Paper No. 1
Presentation Time: 1:30 PM-5:30 PM
DETAILED GEOLOGIC MAPS OF TWO SITES SOUTH OF DANDRIDGE, TENNESSEE, RECORD EVIDENCE OF POLYPHASE PALEOSEISMIC ACTIVITY IN THE EAST TENNESSEE SEISMIC ZONE
The East Tennessee seismic zone (ETSZ) in the southern Appalachians is the second most active intraplate region east of the U.S. Rocky Mountains. This ~50 km-wide, 300 km-long zone of seismicity extends from NE Alabama and NW Georgia to just NE of Knoxville, Tennessee, producing earthquakes at depths of 5-26 km within the basement below the major Paleozoic thrust sheets. Although the ETSZ has not produced historical earthquakes of M>5, others have suggested that it may be capable of generating an “infrequent” M~7.5 event.
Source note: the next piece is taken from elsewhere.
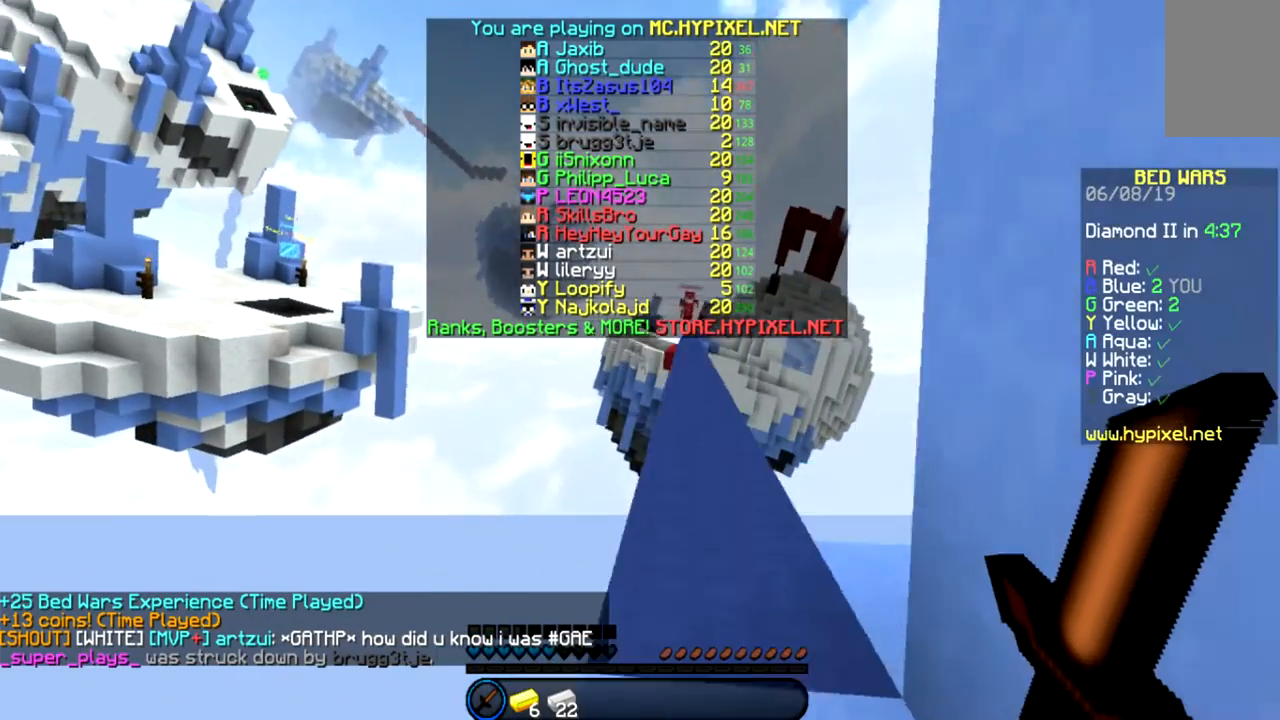
{"keys": ["w"], "mouse": [], "events": [[100, "space", "up"]]}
Small faults and numerous bleached-clay-filled fractures discovered in late Quaternary French Broad River terraces (optically stimulated luminescence ages of terraces range from several tens to >100 ka) along Douglas Reservoir led to a need to grade and map (at 1 in = 5 ft) two small areas E and W of the TN 92 bridge S of Dandridge, Tennessee. The site W of the bridge yielded less information, but still revealed at least three sets of crosscutting fractures (dominant orientations 045, 065, 085, 305; 553 measurements from map) that terminate up-slope against the base of an overlying colluvium. The E site revealed numerous fractures (dominant orientations 055, 305, 335; 701 measurements) and a fault with ~20 cm displacement. Moreover, several bedrock shale “boils” are present that are cut by younger, red clay-filled fractures. Few fracture sets in Quaternary sediments parallel those measured in Tennessee Valley and Ridge and Blue Ridge bedrock, but these fractures do not relate well to the present-day 070 orientation of maximum principal stress. The small faults discovered here and elsewhere around Douglas Reservoir all have approximately the same displacement; comparison with estimates of earthquake magnitude from active faults in bedrock suggests the earthquakes that produced these faults were M>6. They have a recurrence history spanning thousands of years.